STRUTYNSKI: Viele Menschen schütteln ja nur noch den Kopf und erklären Bush und seine Berater für „verrückt“ oder „größenwahnsinnig“. Beides stimmt aber nicht ganz. Die US-Politik ist sehr durchdacht und zielgerichtet: Die USA wollen ihre unbeschränkte Macht in der Welt – politisch, ökonomisch und militärisch – behalten und möglichst noch ausbauen. Das wird übrigens auf lange Sicht nicht ganz ohne Probleme mit Japan und China im Fernen Osten sowie mit Russland und ganz besonders natürlich mit den EU-Staaten bleiben.

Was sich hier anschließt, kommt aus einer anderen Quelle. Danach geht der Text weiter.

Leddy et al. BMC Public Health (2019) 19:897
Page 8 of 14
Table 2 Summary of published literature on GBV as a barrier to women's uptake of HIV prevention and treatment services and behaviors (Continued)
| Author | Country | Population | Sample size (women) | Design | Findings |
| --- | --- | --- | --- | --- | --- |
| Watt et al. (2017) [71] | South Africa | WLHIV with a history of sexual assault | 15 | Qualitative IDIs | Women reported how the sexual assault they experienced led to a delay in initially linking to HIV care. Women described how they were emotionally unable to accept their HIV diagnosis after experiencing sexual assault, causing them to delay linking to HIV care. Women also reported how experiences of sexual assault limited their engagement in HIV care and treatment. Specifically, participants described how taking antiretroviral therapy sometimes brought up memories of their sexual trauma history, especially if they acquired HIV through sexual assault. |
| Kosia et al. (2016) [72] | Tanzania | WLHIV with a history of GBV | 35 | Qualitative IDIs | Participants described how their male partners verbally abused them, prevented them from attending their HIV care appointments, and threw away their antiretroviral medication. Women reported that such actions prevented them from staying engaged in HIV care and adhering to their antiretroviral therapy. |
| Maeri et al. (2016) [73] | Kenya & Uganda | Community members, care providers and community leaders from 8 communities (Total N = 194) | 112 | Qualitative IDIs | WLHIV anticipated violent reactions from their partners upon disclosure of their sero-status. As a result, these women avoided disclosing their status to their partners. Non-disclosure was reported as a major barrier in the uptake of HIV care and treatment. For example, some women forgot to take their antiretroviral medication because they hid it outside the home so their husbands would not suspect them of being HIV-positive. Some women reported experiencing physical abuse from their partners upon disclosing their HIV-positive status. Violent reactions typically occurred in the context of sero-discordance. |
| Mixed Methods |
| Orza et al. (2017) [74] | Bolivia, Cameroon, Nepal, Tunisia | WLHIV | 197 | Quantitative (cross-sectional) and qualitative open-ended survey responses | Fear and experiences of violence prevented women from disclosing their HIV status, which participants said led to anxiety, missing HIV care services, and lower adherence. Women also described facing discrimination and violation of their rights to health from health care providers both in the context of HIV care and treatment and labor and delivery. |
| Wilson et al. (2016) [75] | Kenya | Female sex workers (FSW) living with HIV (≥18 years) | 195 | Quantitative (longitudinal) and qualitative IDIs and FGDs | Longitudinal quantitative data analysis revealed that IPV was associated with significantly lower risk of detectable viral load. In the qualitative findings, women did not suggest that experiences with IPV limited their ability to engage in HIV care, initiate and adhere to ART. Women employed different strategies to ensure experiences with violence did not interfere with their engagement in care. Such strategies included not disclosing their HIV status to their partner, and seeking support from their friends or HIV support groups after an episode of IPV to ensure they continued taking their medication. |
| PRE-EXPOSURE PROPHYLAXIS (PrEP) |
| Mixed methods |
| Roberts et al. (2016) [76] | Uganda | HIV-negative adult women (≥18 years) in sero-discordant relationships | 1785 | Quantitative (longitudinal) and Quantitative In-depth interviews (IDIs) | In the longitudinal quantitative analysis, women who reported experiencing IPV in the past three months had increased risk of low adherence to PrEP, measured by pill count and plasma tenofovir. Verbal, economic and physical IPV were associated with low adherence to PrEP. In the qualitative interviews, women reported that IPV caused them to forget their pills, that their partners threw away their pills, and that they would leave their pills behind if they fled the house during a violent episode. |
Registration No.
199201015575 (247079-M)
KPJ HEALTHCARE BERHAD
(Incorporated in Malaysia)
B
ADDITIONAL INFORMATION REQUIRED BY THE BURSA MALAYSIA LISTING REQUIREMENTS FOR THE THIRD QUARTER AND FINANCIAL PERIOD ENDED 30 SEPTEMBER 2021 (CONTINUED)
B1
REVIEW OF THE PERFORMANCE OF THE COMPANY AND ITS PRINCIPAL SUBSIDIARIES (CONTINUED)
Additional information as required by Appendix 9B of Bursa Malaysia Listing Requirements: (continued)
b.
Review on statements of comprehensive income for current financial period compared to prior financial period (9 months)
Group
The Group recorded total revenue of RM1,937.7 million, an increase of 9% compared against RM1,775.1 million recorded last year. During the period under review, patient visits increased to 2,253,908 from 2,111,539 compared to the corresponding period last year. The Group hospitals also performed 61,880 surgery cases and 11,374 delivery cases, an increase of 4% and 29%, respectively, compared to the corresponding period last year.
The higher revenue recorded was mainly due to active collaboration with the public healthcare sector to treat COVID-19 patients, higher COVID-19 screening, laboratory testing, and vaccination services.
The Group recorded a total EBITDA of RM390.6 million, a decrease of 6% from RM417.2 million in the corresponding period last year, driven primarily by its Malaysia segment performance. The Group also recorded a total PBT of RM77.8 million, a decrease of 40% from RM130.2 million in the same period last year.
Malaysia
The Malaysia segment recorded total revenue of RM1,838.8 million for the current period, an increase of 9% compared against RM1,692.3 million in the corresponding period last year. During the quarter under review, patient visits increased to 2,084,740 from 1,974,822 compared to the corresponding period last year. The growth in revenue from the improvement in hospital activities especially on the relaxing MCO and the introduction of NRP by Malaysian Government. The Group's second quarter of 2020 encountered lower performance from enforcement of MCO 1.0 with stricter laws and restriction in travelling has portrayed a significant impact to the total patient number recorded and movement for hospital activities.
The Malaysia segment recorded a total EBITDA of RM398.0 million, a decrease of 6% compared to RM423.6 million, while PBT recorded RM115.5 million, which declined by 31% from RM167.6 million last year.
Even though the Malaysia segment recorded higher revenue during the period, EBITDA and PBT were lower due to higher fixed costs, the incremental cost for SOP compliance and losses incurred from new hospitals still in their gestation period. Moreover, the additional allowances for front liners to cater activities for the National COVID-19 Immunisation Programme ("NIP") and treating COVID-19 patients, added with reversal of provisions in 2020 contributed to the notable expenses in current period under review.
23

Der Nahe Osten ist ein Beispiel für solche Interessenkollisionen. Während Europa vom Nahost-Öl tatsächlich abhängig ist, beziehen die USA ihre Energie vor allem aus Lateinamerika und Mexiko. Ein Krieg gegen den Irak würde also in erster Linie die europäischen Staaten, ihre Energieversorgung bedrohen. Daher agieren die Europäer im Moment sehr viel zurückhaltender. Auch Schröder und Fischer können vor der Bundestagswahl keinen neuen Krieg brauchen. Darauf müssen die USA keine Rücksicht nehmen. Im Gegenteil: Wenn man die seit dem 11. September in den USA geschürte nationalistische Stimmung sieht, kommt Bush ein neuer Waffengang vielleicht sogar gerade Recht. Das Schlimmste an der US-Politik ist zweifellos, dass Washington selbstherrlich darüber bestimmt, wer in der Welt „gut“ oder „böse“ ist. Und auch die neue Atomwaffen-Einsatzdoktrin, die vor wenigen Tagen bekannt wurde, zeigt diese Arroganz der einzigen Weltmacht: Sie nimmt sich das Recht heraus, Atomwaffen auch gegen Staaten einzusetzen, die selbst nicht über solche Waffen verfügen – ein Tabubruch in den internationalen Beziehungen. Es gibt eine Reihe von Staaten (übrigens am wenigsten die „Schurkenstaaten“ Irak und Iran), die technologisch in der Lage sind, innerhalb weniger Jahre in den Besitz von Atomwaffen zu kommen. Am Ende hätten wir also mehr Atomwaffen in der Welt als heute. Zu verantworten hat dies die Politik der USA.

Peter Strutynski anlässig einer Rede am 13.10.2001 in Berlin

UMLAUF: Welche Wünsche hatten Sie persönlich über die Osterzeit?

STRUTYNSKI: Ein paar Tage Ruhe und Erholung selbstverständlich. Ein paar Tage auch ohne Internet und Homepage-Betreuung (www.friedensratschlag.de). Ihr wisst ja, was es heißt, immer ein interessantes und aktuelles Angebot für die Internetkunden bereit zu halten. Wir (meine Familie) haben uns für eine Woche in südlichere Gefilde begeben, um einfach ausspannen. Das hatte übrigens zur Folge, dass ich diesmal gar nicht selbst am Kasseler Ostermarsch teilnehmen konnte. Aber umso erfreuter war ich über die Resonanz der diesjährigen Ostermärsche.

Friedenstaube

UMLAUF: Herr Strutynski, wir danken Ihnen für dieses Online-Interview.